In your new project generated from the template-data-package, the first steps for creating and developing your Data Package are already set up in main.py. For more detailed instructions on using Seedcase Sprout to organise your Data Package, see the guide on Sprout’s website. You can read more about the files and folders created by main.py on the Outputs page of the design documentation.

Creating package properties

  1. Run main.py to create the scripts/package_properties.py file for the properties of your Data Package by using the recipe in the justfile:

    just build

    You can also run main.py by clicking the “Run” button in your IDE.

  2. Open scripts/package_properties.py and fill in all required fields. Also fill in any optional fields you find useful. You can always update these later. Make sure to save the file.

  3. In main.py, uncomment the lines referencing the package_properties and package_path variables.

  4. Rerun main.py to create the datapackage.json file for your Data Package.

Creating a new resource

If you already have the data

While you can create resource properties without data, it is a lot more challenging. If at all possible, only create a resource properties object when you have data to use to at least pre-fill in some of the important fields. In order to use Sprout, the data needs to already be in a tidy format. When it is, load the data as a Polars DataFrame into the raw_data variable in main.py.

  1. Uncomment lines up to and including the creation of resource properties.
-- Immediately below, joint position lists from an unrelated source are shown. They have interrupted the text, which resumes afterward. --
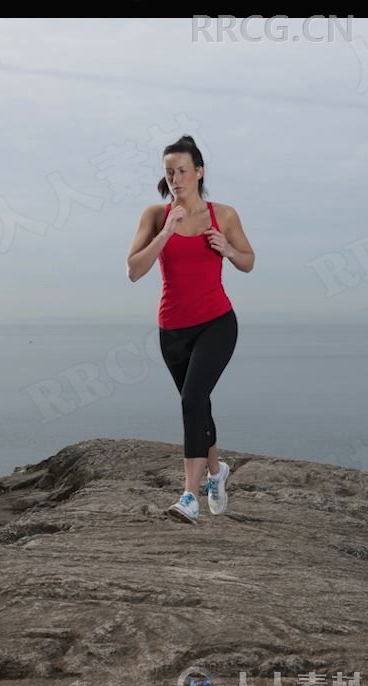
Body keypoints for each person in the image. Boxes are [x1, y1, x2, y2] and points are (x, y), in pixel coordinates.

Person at [125, 135, 256, 523]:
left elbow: (248, 261)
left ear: (198, 172)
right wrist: (165, 233)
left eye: (182, 171)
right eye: (169, 173)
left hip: (217, 323)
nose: (176, 179)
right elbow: (133, 270)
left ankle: (189, 496)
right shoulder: (154, 215)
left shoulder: (224, 215)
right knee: (198, 405)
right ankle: (217, 473)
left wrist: (228, 250)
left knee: (191, 399)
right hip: (172, 331)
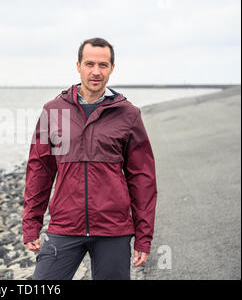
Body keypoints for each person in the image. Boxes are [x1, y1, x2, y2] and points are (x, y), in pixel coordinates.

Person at [22, 37, 157, 280]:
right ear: (78, 66)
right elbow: (39, 171)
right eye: (89, 64)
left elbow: (142, 178)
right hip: (64, 225)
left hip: (113, 229)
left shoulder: (129, 114)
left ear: (112, 68)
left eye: (103, 65)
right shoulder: (54, 110)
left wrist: (144, 237)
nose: (96, 71)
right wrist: (32, 224)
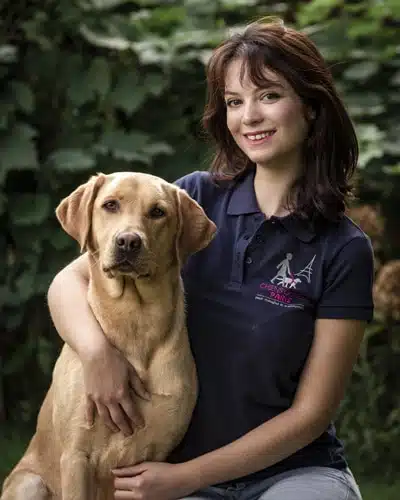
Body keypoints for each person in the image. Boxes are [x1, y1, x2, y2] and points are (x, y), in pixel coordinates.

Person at [47, 17, 374, 500]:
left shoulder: (343, 248)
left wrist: (187, 478)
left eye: (268, 96)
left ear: (311, 107)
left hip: (290, 472)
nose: (249, 117)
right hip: (168, 467)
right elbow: (67, 283)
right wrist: (97, 355)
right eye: (234, 102)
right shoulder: (190, 201)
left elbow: (312, 414)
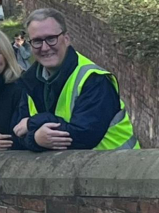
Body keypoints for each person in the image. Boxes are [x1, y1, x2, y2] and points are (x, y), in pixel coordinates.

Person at [13, 8, 139, 151]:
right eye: (37, 41)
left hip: (118, 167)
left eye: (51, 39)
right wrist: (35, 139)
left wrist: (34, 123)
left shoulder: (94, 80)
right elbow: (18, 131)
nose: (45, 47)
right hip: (73, 169)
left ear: (66, 39)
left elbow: (84, 136)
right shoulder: (29, 80)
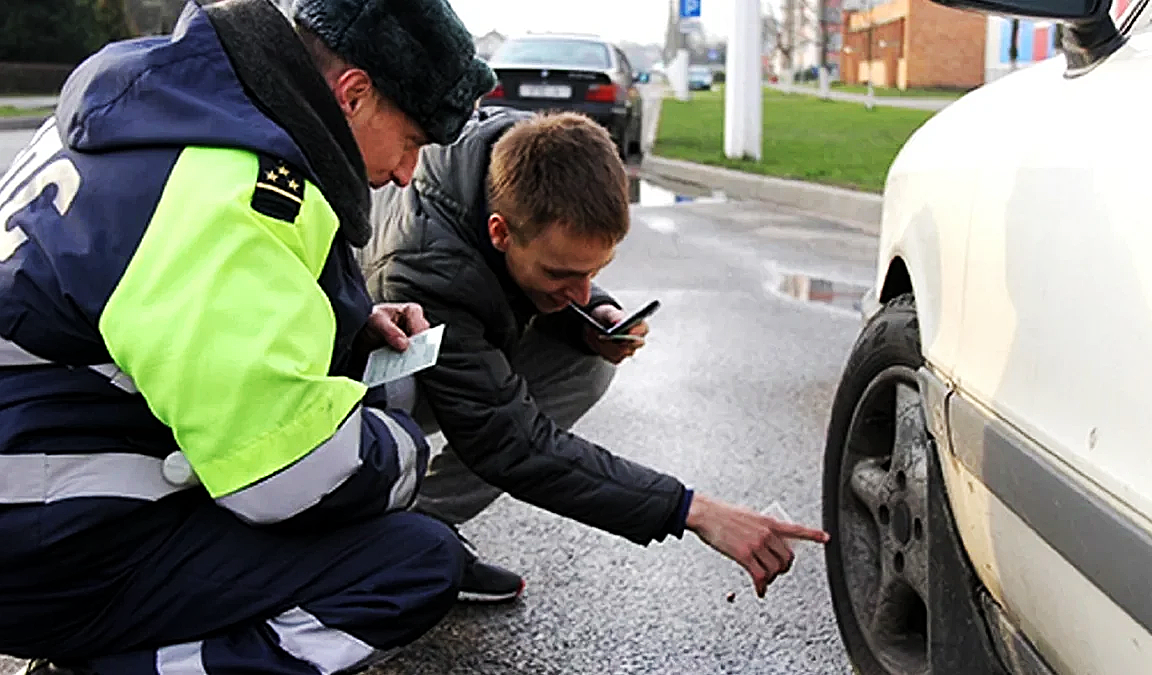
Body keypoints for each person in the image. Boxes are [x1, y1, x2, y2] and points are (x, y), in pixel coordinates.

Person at [0, 0, 498, 672]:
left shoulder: (165, 111)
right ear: (353, 95)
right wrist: (404, 447)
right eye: (412, 142)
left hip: (36, 482)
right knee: (409, 561)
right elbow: (284, 476)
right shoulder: (238, 195)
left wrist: (346, 324)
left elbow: (151, 300)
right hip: (46, 546)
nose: (408, 173)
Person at [360, 108, 830, 605]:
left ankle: (421, 524)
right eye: (563, 273)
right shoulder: (423, 264)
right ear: (500, 232)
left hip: (456, 322)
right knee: (445, 406)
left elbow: (542, 273)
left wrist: (595, 314)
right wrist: (694, 511)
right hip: (362, 377)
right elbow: (510, 444)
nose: (581, 291)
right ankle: (363, 538)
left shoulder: (531, 156)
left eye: (594, 271)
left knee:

  2. Fill in the resource_name argument.

  3. Rerun main.py to create the scripts/resource_properties_<name>.py file for the properties of the new resource.

  4. Open scripts/resource_properties_<name>.py and fill in all required fields. Also fill in any optional fields you find useful. You can always update these later. Make sure to save the file.

  5. In package_properties.py, import your new resource properties by uncommenting and updating it with the name of your resource. Also uncomment the resources field and update the name of the resource properties in the array to match the name of your new resource.

  6. In main.py, import your new resource properties by uncommenting it and updating it with the name of your resource.

  7. Uncomment everything else in the main.py file and rename the resource_properties variable to the name of the new resource properties you just imported.

  8. Rerun main.py. This will:

    • Update datapackage.json.
    • Create a resources/ folder containing a folder for your new resource. In here, you will find a batch/ folder with the individual data batches you’ve uploaded for this resource and a data.parquet file containing all resource data.